Ligou o fonema, e ficaram alguns instantes em silêncio, ouvindo uma
fonética clássica, bem suave e gostosa. Prepararam uma sintaxe dupla
para ele e um hiato com gelo para ela. Ficaram conversando, sentados num
vocativo, quando ele começou outra vez a se insinuar.
Ela foi deixando, ele foi usando seu forte adjunto adverbial, e
rapidamente chegaram a um imperativo, todos os vocábulos diziam que
iriam terminar num transitivo direto.
Começaram a se aproximar, ela tremendo de vocabulário, e ele sentindo
seu ditongo crescente: se abraçaram, numa pontuação tão minúscula, que
nem um período simples passaria entre os dois. Estavam nessa ênclise
quando ela confessou que ainda era vírgula; ele não perdeu o ritmo e
sugeriu uma ou outra soletrada em seu apóstrofo. É claro que ela se
deixou levar por essas palavras, estava totalmente oxítona às vontades
dele, e foram para o comum de dois gêneros.
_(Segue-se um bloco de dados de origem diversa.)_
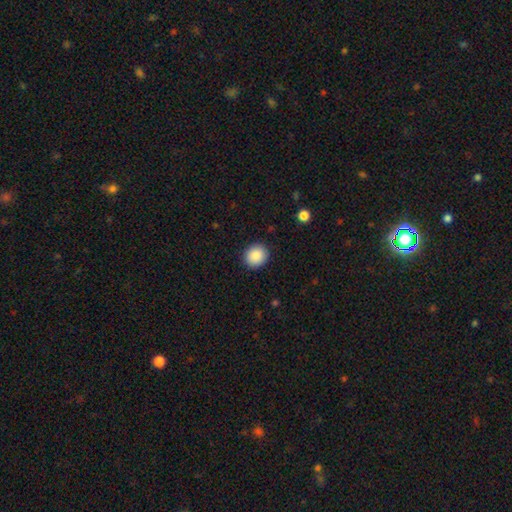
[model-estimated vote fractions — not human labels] The model was most divided on "how rounded": round: 82%, in between: 17%, cigar-shaped: 1%. More confident: merging — none (91%); smooth or featured — smooth (89%).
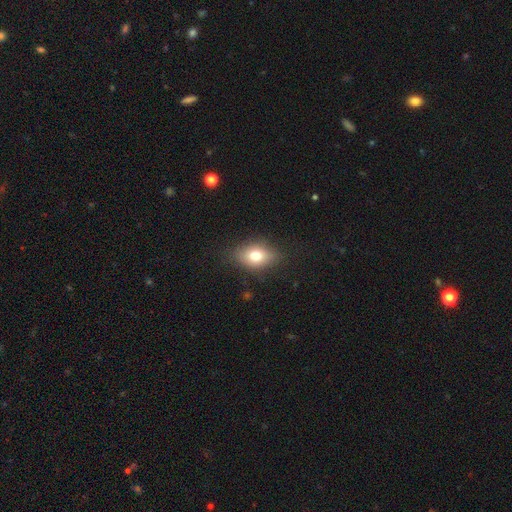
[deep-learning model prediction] Smooth or featured?
  - smooth: 75% *
  - featured or disk: 15%
  - star or artifact: 10%
How rounded?
  - in between: 79% *
  - round: 19%
  - cigar-shaped: 2%
Merging?
  - none: 81% *
  - minor disturbance: 14%
  - major disturbance: 4%
  - merger: 1%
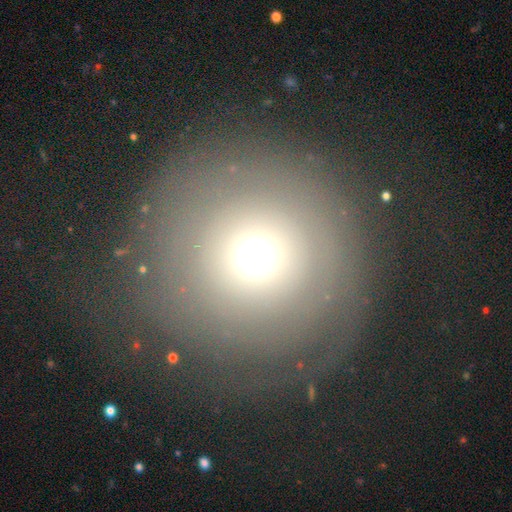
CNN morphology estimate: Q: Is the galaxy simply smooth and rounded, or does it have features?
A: smooth — 62%.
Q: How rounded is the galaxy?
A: round — 95%.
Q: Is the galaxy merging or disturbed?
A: none — 76%.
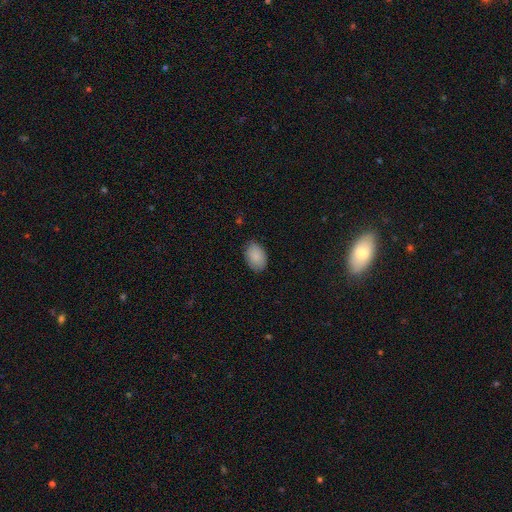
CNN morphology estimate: Q: Smooth or featured?
A: smooth (88%); runner-up: star or artifact (7%)
Q: How rounded?
A: in between (86%); runner-up: round (13%)
Q: Merging?
A: none (82%); runner-up: minor disturbance (14%)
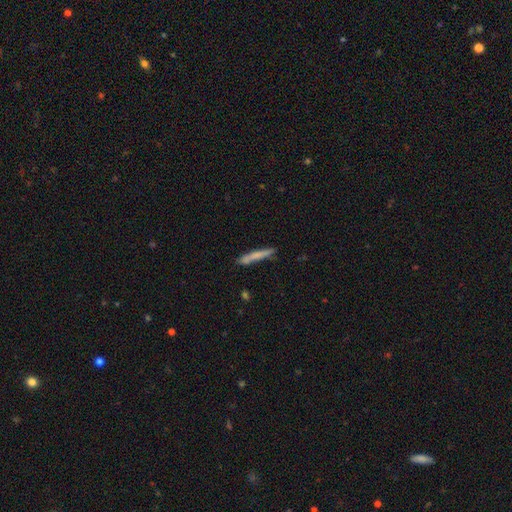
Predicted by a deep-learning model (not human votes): smooth-or-featured: smooth: 69% | featured or disk: 25% | star or artifact: 6%
  how-rounded: cigar-shaped: 95% | in between: 3% | round: 1%
  merging: none: 80% | minor disturbance: 14% | merger: 3% | major disturbance: 3%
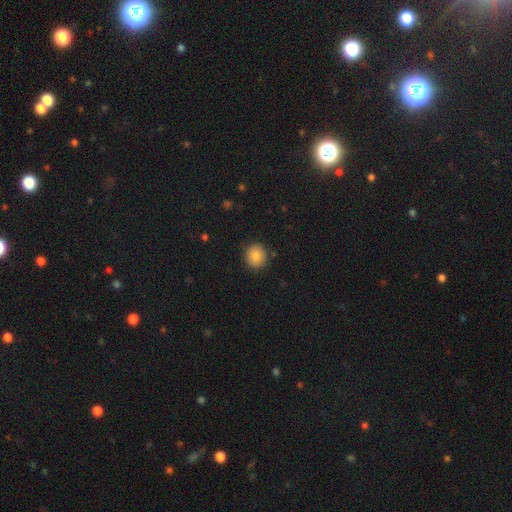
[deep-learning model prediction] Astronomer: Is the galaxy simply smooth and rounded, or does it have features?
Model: smooth — 84%.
Ela totalmente voz passiva, ele voz ativa. Entre beijos, carícias,
parônimos e substantivos, ele foi avançando cada vez mais: ficaram uns
minutos nessa próclise, e ele, com todo o seu predicativo do objeto, ia
tomando conta.
Estavam na posição de primeira e segunda pessoa do singular, ela era
um perfeito agente da passiva, ele todo paroxítono, sentindo o pronome
do seu grande travessão forçando aquele hífen ainda singular. Nisso a
porta abriu repentinamente. Era o verbo auxiliar do edifício. Ele tinha
percebido tudo, e entrou dando conjunções e adjetivos nos dois, que se
encolheram gramaticalmente, cheios de preposições, locuções e
exclamativas. Mas ao ver aquele corpo jovem, numa acentuação tônica, ou
melhor, sub-tônica, o verbo auxiliar diminuiu seus advérbios e declarou o
seu particípio na história.
Os dois se olharam, e viram que isso era melhor do que uma metáfora
por todo o edifício. O verbo auxiliar se entusiasmou e mostrou o seu
adjunto adnominal. Que loucura, minha gente. Aquilo não era nem
comparativo: era um superlativo absoluto. Foi se aproximando dos dois,
com aquela coisa maiúscula, com aquele predicativo do sujeito apontado
para seus objetos.
Foi chegando cada vez mais perto, comparando o ditongo do substantivo
ao seu tritongo, propondo claramente uma mesóclise-a-três. Só que as
condições eram estas: enquanto abusava de um ditongo nasal, penetraria
ao gerúndio do substantivo, e culminaria com um complemento verbal no
artigo feminino.
O substantivo, vendo que poderia se transformar num artigo indefinido
depois dessa, pensando em seu infinitivo, resolveu colocar um ponto
final na história: agarrou o verbo auxiliar pelo seu conectivo, jogou-o
pela janela e voltou ao seu trema, cada vez mais fiel à Língua
Portuguesa, com o artigo feminino colocado em conjunção coordenativa
conclusiva.
Abraços Fraternos!
Paulo Jorge
Obs.: Telas de
Wassily Kandinsky, artista plástico russo. (1866 / 1944)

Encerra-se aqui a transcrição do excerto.